Kejadian Mencekam di Rumah Dodi
Saat Pak Hasan menjelaskan, tiba-tiba lampu di ruang tamu berkelap-kelip. Aku mencoba tenang, tapi bulu kudukku meremang. “Pak, kenapa lampunya begini?” tanyaku, suaraku bergetar.
Pak Hasan memandang sekeliling. “Tenang, itu hanya mereka ingin menunjukkan kehadiran.”
Aku langsung teringat sosok yang sering kulihat di kantor. “Pak, apakah mereka mengikuti saya ke sini?” tanyaku.
“Ya, kemungkinan besar. Sosok-sosok itu sudah terbiasa dengan auramu. Mereka merasa kamu bisa melihat mereka, jadi mereka ingin diperhatikan.”
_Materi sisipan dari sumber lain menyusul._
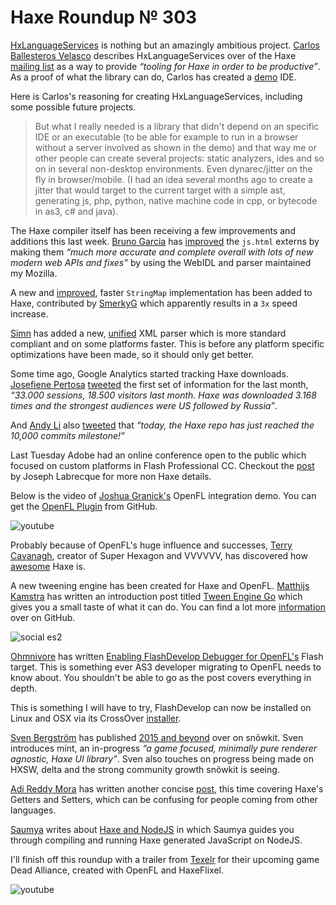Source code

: [_template]: ../templates/roundup.html
[date]: / "2015-01-18 15:32:00"
[modified]: / "2015-01-18 17:29:00"
[published]: / "2015-01-18 17:29:00"
[“”]: a ""
# Haxe Roundup № 303

[HxLanguageServices][l1] is nothing but an amazingly ambitious project. [Carlos 
Ballesteros Velasco][gh1] describes HxLanguageServices over of the Haxe [mailing
list][l2] as a way to provide _“tooling for Haxe in order to be productive”_. As
a proof of what the library can do, Carlos has created a [demo][l3] IDE.

Here is Carlos's reasoning for creating HxLanguageServices, including some possible future projects.

> But what I really needed is a library that didn't depend on an specific IDE or an executable (to be able for example to run in a browser without a server involved as shown in the demo) and that way me or other people can create several projects: static analyzers, ides and so on in several non-desktop environments. Even dynarec/jitter on the fly in browser/mobile. (I had an idea several months ago to create a jitter that would target to the current target with a simple ast, generating js, php, python, native machine code in cpp, or bytecode in as3, c# and java).

The Haxe compiler itself has been receiving a few improvements and additions this last
week. [Bruno Garcia][gh2] has [improved][l4] the `js.html` externs by making them 
_“much more accurate and complete overall with lots of new modern web APIs and 
fixes”_ by using the WebIDL and parser maintained my Mozilla.

A new and [improved][l5], faster `StringMap` implementation has been added to Haxe,
contributed by [SmerkyG][gh3] which apparently results in a `3x` speed increase.

[Simn][gh4] has added a new, [unified][l6] XML parser which is more standard
compliant and on some platforms faster. This is before any
platform specific optimizations have been made, so it should only get better.

Some time ago, Google Analytics started tracking Haxe downloads. [Josefiene Pertosa][tw1]
[tweeted][l7] the first set of information for the last month, _“33.000 sessions, 
18.500 visitors last month. Haxe was downloaded 3.168 times and the strongest 
audiences were US followed by Russia”_.

And [Andy Li][tw2] also [tweeted][l8] that _“today, the Haxe repo has just 
reached the 10,000 commits milestone!”_

Last Tuesday Adobe had an online conference open to the public which focused on
custom platforms in Flash Professional CC. Checkout the [post][l9] by Joseph
Labrecque for more non Haxe details.

Below is the video of [Joshua Granick's][tw3] OpenFL integration demo. You can
get the [OpenFL Plugin][l10] from GitHub.

![youtube](KwezcicTlUU#t=4508)

Probably because of OpenFL's huge influence and successes, [Terry Cavanagh][tw4], 
creator of Super Hexagon and VVVVVV, has discovered how [awesome][l11] Haxe is.

A new tweening engine has been created for Haxe and OpenFL. [Matthijs Kamstra][tw5]
has written an introduction post titled [Tween Engine Go][l12] which gives you a
small taste of what it can do. You can find a lot more [information][l13] over on
GitHub.

![social es2](/img/303/ec2.png "Windows 2012 EC2 machine created as proof of concept to compiled FlxBunnyMark for $0.036/hr by @yafd")

[Ohmnivore][tw6] has written [Enabling FlashDevelop Debugger for OpenFL's][l14] 
Flash target. This is something ever AS3 developer migrating to OpenFL needs to know
about. You shouldn't be able to go as the post covers everything in depth.

This is something I will have to try, FlashDevelop can now be installed on Linux and
OSX via its CrossOver [installer][l15].

[Sven Bergström][tw7] has published [2015 and beyond][l16] over on snõwkit. Sven
introduces mínt, an in-progress _“a game focused, minimally pure renderer agnostic,
Haxe UI library”_. Sven also touches on progress being made on HXSW, delta and
the strong community growth snõwkit is seeing.

[Adi Reddy Mora][tw8] has written another concise [post][l17], this time covering 
Haxe's Getters and Setters, which can be confusing for people coming from other
languages.

[Saumya][tw9] writes about [Haxe and NodeJS][l18] in which Saumya guides you through
compiling and running Haxe generated JavaScript on NodeJS.

I'll finish off this roundup with a trailer from [Texelr][tw10] for their upcoming
game Dead Alliance, created with OpenFL and HaxeFlixel.

![youtube](ExaWVUC-asc)

[tw10]: https://twitter.com/teamtexelr "@teamtexelr on Twitter"
[tw9]: https://twitter.com/saumya "@saumya on Twitter"
[tw8]: https://twitter.com/adireddy "@adireddy on Twitter"
[tw7]: https://twitter.com/___discovery "@___discovery on Twitter"
[tw6]: https://twitter.com/4_AM_Games "@4_AM_Games on Twitter"
[tw5]: https://twitter.com/MatthijsKamstra "@MatthijsKamstra on Twitter"
[tw4]: https://twitter.com/terrycavanagh "@terrycavanagh on Twitter"
[tw3]: https://twitter.com/singmajesty "@singmajesty on Twitter"
[tw2]: https://twitter.com/andy_li "@andy_li on Twitter"
[tw1]: https://twitter.com/Fiene_P "@Fiene_P on Twitter"

[gh4]: https://github.com/Simn "@Simn on GitHub"
[gh3]: https://github.com/SmerkyG "@SmerkyG on GitHub"
[gh2]: https://github.com/aduros "@aduros on GitHub"
[gh1]: https://github.com/soywiz "@soywiz on GitHub"

[l18]: http://saumya.github.io/ray/articles/50/ "Haxe and NodeJS"
[l17]: http://adireddy.github.io/haxe/getters/setters/haxe-getters-and-setters/ "Haxe Getters and Setters"
[l16]: http://snowkit.org/2015/01/12/2015-and-beyond/ "2015 and beyond"
[l15]: https://www.codeweavers.com/compatibility/browse/name/?app_id=4890 "FlashDevelop on Linux and OSX via CrossOver"
[l14]: http://fouramgames.com/blog/enabling-flashdevelop-debugger-for-haxe-flash-target/ "Enabling FlashDevelop Debugger for OpenFL for the Flash target"
[l13]: https://github.com/MatthijsKamstra/go "Go on GitHub"
[l12]: http://www.matthijskamstra.nl/blog/2015/01/15/tween-engine-go/ "Tween Engine Go"
[l11]: http://distractionware.com/blog/2015/01/oh-you-meant-that-thing-about-blogging-more/ "Oh, You Meant That Thing About Blogging More"
[l10]: https://github.com/openfl/openfl-flash-plugin "OpenFL Flash Plugin on GitHub"
[l9]: http://inflagrantedelicto.memoryspiral.com/2015/01/flash-professional-the-future-of-animation/ "Flash Professional: The Future of Animation"
[l8]: https://twitter.com/andy_li/status/556775873106300928 "10k Haxe Commits"
[l7]: https://twitter.com/Fiene_P/status/555863451021889538 "Haxe Analytics Stats"
[l6]: https://github.com/HaxeFoundation/haxe/pull/3752 "New XML Parser"
[l5]: https://github.com/HaxeFoundation/haxe/pull/3743 "New StringMap"
[l4]: https://github.com/HaxeFoundation/haxe/pull/3765 "New js.html externs generated from WebIDL"
[l3]: http://soywiz.github.io/hxlanguageservices/ "HxLanguageServices Demo IDE"
[l2]: https://groups.google.com/forum/#!topic/haxelang/0v6P4LiE4v8 "HxLanguageServices on the Haxe Mailing List"
[l1]: https://github.com/soywiz/hxlanguageservices "HxLanguageServices on GitHub"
Tak lama kemudian, aku melihat bayangan hitam melintas di sudut ruangan. Aku mencoba meyakinkan diri bahwa itu hanya ilusi, tetapi suara tawa kecil yang menggema di telingaku membuatku panik.
Memahami Kemampuan Baru
Setelah obrolan panjang dengan Pak Hasan, aku mulai menerima kenyataan bahwa kemampuanku melihat mereka adalah efek dari energi kuat di kantorku. “Kalau kamu mau, aku bisa bantu menutup kemampuan ini,” kata Pak Hasan.
“Tolong, Pak. Saya tidak ingin terus-menerus melihat hal-hal seperti ini,” pintaku.
Namun, Pak Hasan hanya menggeleng. “Selama kamu masih bekerja di kantor itu, akan sulit. Sosok itu terlalu kuat. Kamu harus belajar menerima dan mengontrol kemampuan ini.”
Malam itu, aku pulang dengan perasaan campur aduk. Di satu sisi, aku merasa lega karena akhirnya mengerti apa yang terjadi padaku. Namun di sisi lain, aku masih takut akan apa yang mungkin kulihat esok hari.
Epilog: Sosok di Jendela
Keesokan harinya, aku kembali bekerja seperti biasa. Saat sedang mengetik laporan, aku merasa ada yang memperhatikanku. Ketika aku menoleh ke jendela, kulihat sosok wanita berkebaya itu tersenyum tipis. Aku menghela napas panjang, mencoba menenangkan diri.
Kini, aku mulai belajar hidup berdampingan dengan mereka. Meski rasa takut masih sering menghantuiku, aku mencoba menganggap ini sebagai bagian dari hidupku. Toh, tidak semua orang diberi “keberkahan” seperti ini, bukan?